Посмотрим, что говорит рассудок, — внезапно сказал он себе. — Если бы я не питал к отцу никаких чувств, которыми я ему обязан, все же, по справедливости, я должен ему повиноваться, ибо в конце концов Эрнест прав: я оказался неспособным зарабатывать девяносто девять франков в месяц. Если бы отец не давал мне средств, необходимых для проживания в Париже, разве то, что мне пришлось бы делать, чтобы заработать себе на жизнь, не было бы тяжелее ухаживания за госпожой Гранде? Нет, тысячу раз нет! К чему самообман?
В этой гостиной я могу предаваться размышлениям, могу встретить занимательных чудаков, знаменитых людей. Прикованный же к конторе какого-нибудь амстердамского или лондонского негоцианта в качестве корреспондента торговой фирмы, я должен был бы, под угрозой допустить ошибку, неотрывно следить за тем, что пишу.
Я предпочел бы вернуться к гарнизонной жизни: по утрам — замятия, вечером — бильярд.

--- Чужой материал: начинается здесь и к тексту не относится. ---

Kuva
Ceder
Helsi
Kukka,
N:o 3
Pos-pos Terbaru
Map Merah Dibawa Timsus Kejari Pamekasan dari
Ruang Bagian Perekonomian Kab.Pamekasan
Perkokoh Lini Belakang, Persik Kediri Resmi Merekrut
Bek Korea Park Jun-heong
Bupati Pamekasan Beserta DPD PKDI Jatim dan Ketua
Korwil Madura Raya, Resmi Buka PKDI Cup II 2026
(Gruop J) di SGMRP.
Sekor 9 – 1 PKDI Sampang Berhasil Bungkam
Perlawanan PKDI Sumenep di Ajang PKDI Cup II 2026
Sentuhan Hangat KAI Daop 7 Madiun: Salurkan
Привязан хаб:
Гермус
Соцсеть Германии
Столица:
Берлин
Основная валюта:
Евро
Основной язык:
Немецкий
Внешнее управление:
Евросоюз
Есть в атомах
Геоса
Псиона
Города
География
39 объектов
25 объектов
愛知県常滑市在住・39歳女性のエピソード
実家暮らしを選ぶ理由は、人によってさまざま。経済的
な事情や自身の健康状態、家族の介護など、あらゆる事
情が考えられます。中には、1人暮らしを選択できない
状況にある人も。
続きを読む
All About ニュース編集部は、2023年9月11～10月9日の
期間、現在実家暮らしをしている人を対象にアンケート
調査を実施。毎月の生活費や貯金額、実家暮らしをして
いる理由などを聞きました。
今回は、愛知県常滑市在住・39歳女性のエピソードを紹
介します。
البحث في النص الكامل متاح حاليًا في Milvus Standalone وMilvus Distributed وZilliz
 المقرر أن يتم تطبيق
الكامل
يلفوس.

Имея ежемесячно сто луидоров, я зажил бы отлично. Но кто же выплачивал бы мне эти сто луидоров? Моя мать. А если бы их у нее не было, мог бы я прожить на деньги, вырученные от продажи принадлежащего мне движимого имущества и на девяносто девять франков жалованья?»
Люсьен долго размышлял над этим вопросом, чтобы не думать о другом, не менее страшном вопросе: «Как мне завтра дать понять госпоже Гранде, что я ее обожаю?» Слово «обожаю» мало-помалу заставило его погрузиться в нежные, затаенные на дне души, воспоминания о г-же де Шастеле; он нашел в них столько прелести, что в конце концов решил: «Отложу дела на завтра».
Это «завтра» было только оборотом речи: когда Люсьен погасил свечу, улица уже была полна унылым шумом зимнего утра.